PROBLEM STATEMENT: Quote the data exactly, first line to the line containing "1.52 | 0.01 |", with no pictures.

[[ THE INPUT open ]]

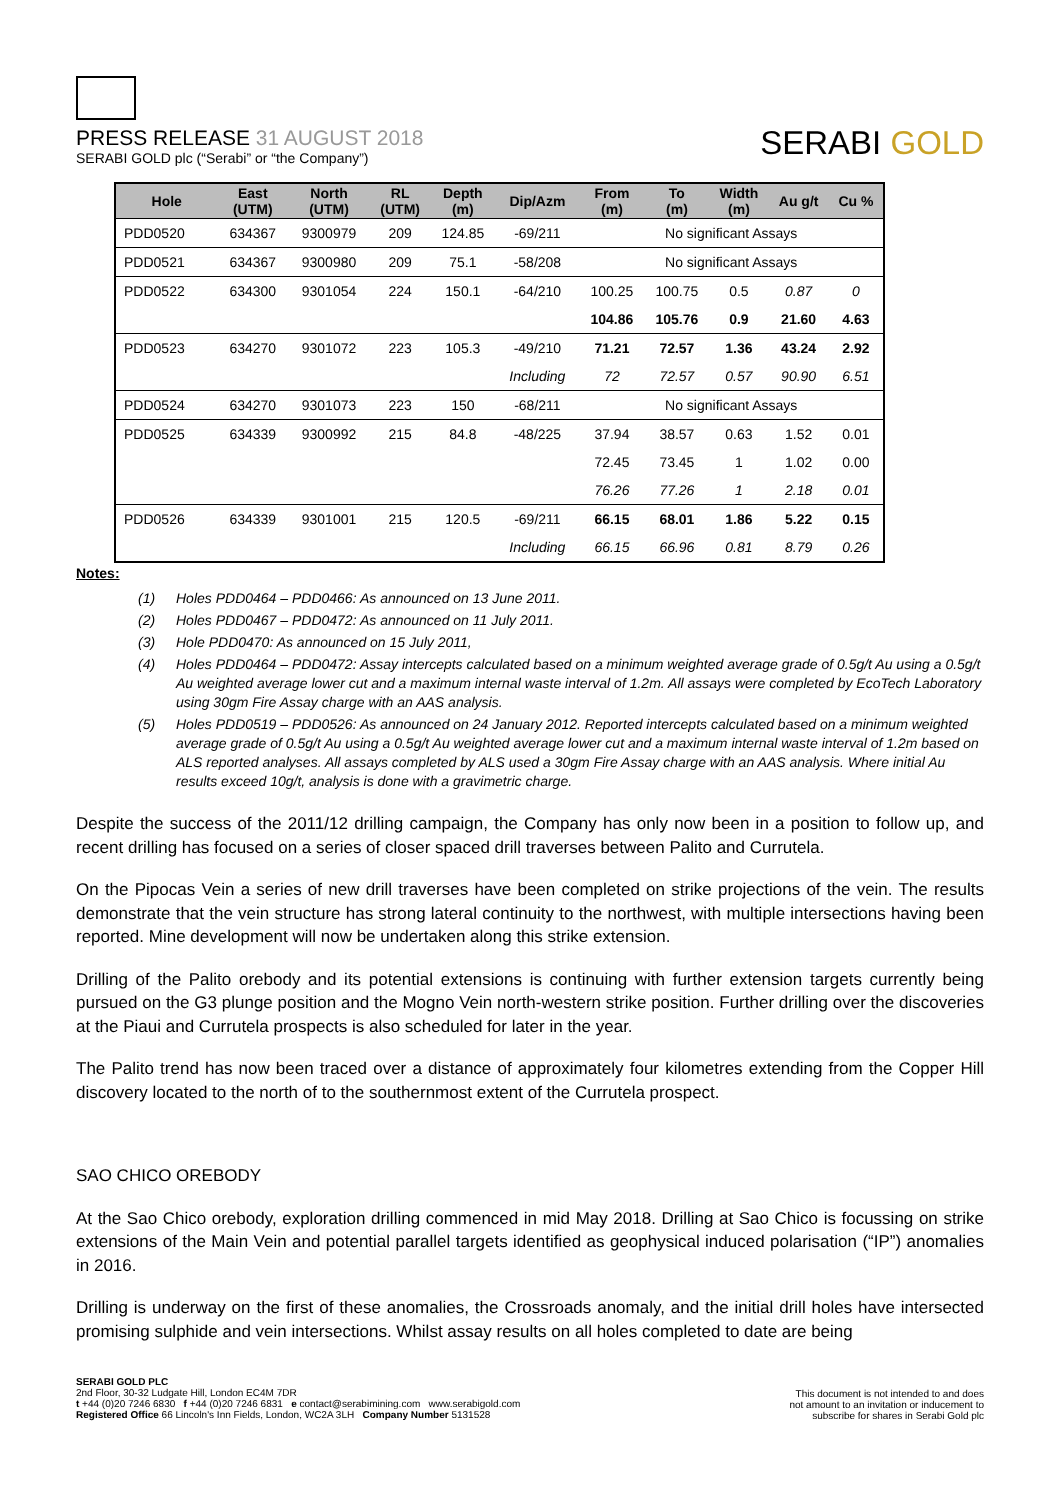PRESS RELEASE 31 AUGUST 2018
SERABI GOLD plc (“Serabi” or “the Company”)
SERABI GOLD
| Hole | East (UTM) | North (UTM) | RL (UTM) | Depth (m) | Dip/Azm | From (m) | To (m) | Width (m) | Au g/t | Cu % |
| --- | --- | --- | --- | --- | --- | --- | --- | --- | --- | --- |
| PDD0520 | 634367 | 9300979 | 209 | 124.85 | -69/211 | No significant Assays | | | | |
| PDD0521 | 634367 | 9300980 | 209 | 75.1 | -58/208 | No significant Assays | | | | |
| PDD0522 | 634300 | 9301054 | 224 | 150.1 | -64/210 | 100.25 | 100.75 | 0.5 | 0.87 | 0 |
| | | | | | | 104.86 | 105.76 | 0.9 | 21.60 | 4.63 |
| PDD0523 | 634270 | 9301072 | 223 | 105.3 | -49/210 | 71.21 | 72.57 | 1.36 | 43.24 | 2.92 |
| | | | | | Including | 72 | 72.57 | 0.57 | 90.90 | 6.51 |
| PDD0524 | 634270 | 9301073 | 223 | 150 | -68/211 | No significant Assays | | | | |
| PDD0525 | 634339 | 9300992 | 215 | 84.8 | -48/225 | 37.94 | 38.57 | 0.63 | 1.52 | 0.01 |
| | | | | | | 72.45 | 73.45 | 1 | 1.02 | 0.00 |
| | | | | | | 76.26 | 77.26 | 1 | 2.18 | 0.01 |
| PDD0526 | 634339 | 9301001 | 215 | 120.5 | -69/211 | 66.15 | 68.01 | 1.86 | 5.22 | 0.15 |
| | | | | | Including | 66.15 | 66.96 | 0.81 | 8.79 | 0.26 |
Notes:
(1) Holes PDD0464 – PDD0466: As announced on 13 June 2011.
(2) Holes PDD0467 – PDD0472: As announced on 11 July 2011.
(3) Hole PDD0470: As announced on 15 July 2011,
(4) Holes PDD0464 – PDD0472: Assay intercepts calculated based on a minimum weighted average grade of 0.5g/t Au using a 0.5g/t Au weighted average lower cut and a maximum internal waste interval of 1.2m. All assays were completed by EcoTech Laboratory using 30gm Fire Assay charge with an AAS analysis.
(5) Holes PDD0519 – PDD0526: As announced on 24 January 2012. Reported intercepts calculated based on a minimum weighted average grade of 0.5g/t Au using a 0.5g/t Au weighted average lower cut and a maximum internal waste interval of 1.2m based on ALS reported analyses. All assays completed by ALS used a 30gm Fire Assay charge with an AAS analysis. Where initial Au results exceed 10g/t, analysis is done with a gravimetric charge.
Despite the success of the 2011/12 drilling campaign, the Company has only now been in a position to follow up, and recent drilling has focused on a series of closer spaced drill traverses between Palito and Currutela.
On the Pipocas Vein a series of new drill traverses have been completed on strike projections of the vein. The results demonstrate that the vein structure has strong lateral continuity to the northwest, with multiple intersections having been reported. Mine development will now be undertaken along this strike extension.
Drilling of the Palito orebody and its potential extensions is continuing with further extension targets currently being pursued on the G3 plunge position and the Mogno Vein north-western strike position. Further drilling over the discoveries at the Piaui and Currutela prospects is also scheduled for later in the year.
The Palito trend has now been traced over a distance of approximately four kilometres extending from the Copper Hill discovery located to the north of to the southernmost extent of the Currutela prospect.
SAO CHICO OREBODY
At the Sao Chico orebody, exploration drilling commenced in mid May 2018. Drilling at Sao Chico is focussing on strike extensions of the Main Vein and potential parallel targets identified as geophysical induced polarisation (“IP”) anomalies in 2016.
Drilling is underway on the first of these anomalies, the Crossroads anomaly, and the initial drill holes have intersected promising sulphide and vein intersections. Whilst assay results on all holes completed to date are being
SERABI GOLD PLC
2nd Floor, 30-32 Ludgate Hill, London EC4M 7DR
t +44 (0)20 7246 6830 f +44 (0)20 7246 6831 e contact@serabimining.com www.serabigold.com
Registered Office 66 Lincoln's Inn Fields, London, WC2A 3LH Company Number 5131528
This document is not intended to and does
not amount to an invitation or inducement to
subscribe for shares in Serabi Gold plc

[[ THE INPUT closed ]]

TASK ANSWER:
PRESS RELEASE 31 AUGUST 2018
SERABI GOLD plc (“Serabi” or “the Company”)
SERABI GOLD
| Hole | East (UTM) | North (UTM) | RL (UTM) | Depth (m) | Dip/Azm | From (m) | To (m) | Width (m) | Au g/t | Cu % |
| --- | --- | --- | --- | --- | --- | --- | --- | --- | --- | --- |
| PDD0520 | 634367 | 9300979 | 209 | 124.85 | -69/211 | No significant Assays | | | | |
| PDD0521 | 634367 | 9300980 | 209 | 75.1 | -58/208 | No significant Assays | | | | |
| PDD0522 | 634300 | 9301054 | 224 | 150.1 | -64/210 | 100.25 | 100.75 | 0.5 | 0.87 | 0 |
| | | | | | | 104.86 | 105.76 | 0.9 | 21.60 | 4.63 |
| PDD0523 | 634270 | 9301072 | 223 | 105.3 | -49/210 | 71.21 | 72.57 | 1.36 | 43.24 | 2.92 |
| | | | | | Including | 72 | 72.57 | 0.57 | 90.90 | 6.51 |
| PDD0524 | 634270 | 9301073 | 223 | 150 | -68/211 | No significant Assays | | | | |
| PDD0525 | 634339 | 9300992 | 215 | 84.8 | -48/225 | 37.94 | 38.57 | 0.63 | 1.52 | 0.01 |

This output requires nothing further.